3. Thai forestry policy, since around 1900, has resulted in the passage of about 30 laws to protect the forest. However, the government has never been able to put them to use consistently for many reasons (Khambanonda 1972).
4. The very favourable price development for a variety of crops such as maize, cassava, and sugar-cane on the world market induced many Thai farmers, who up until then had produced almost exclusively wet rice, to extend their activities to the unused uplands.
Certain characteristics of Thai farmers undoubtedly supported the process of spontaneous settlement, as, for example, their well-known weak ties to the soil, the looseness of their social duties outside the nuclear family, and their high degree of mobility and innovativeness (Piamphongsant 1971).
The spatial distribution of spontaneous pioneer settlement has not yet been recorded for all parts of the country. The best-surveyed area is probably south-east Thailand. A comparison of the present forest area (Klankamsorn 1978) with older aerial photographs and topographic maps gives impressive documentation of the extent of forest destruction in this region and the rapid invasion of pioneer settlers since the beginning of the 1950s (see fig. 1, p. 10). Without a doubt this process has been exceptionally rapid in this region (Uhlig 1984)-the main reasons certainly being the area's favourable location near Bangkok and its good accessibility, providing excellent conditions for marketing agricultural products. We have therefore concentrated our investigations on south-east Thailand. The sample areas are shown in figure 1, chapter 2.

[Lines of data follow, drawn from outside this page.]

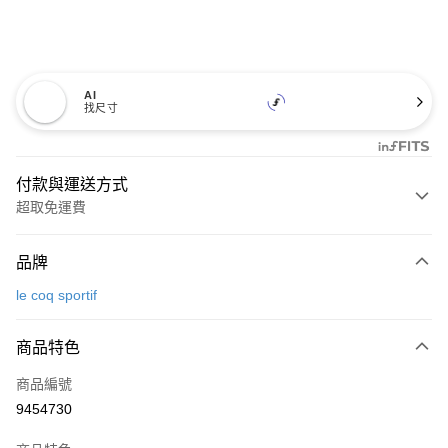
AI
找尺寸
付款與運送方式
超取免運費
付款方式
品牌
信用卡一次付款
le coq sportif
超商取貨付款
商品特色
LINE Pay
商品編號
Apple Pay
9454730
街口支付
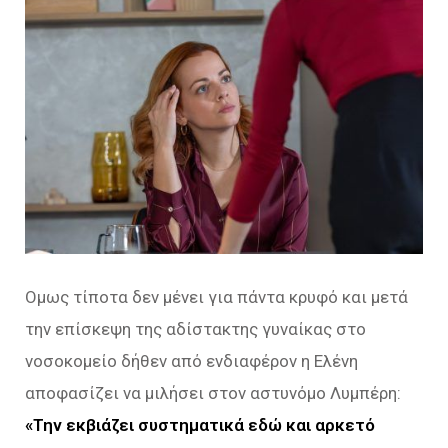
Ομως τίποτα δεν μένει για πάντα κρυφό και μετά
την επίσκεψη της αδίστακτης γυναίκας στο
νοσοκομείο δήθεν από ενδιαφέρον η Ελένη
αποφασίζει να μιλήσει στον αστυνόμο Λυμπέρη:
«Την εκβιάζει συστηματικά εδώ και αρκετό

Our findings showed a clear differentiation within the process of pioneer settlement, which can be classified into the following three types: (1) the expansion of farm land by local peasants within their village territory, (2) pioneer settlement by peasants outside their village territory, and (3) colonization by medium- and largescale farmers. (Uhlig  uses a similar classification. However, he distinguishes four types, dividing pioneer settlement by peasants outside their village territory into two types: that in which the settlers use their new habitat as a home only temporarily, alternating with their old home, and that in which the settlers give up their old home completely.)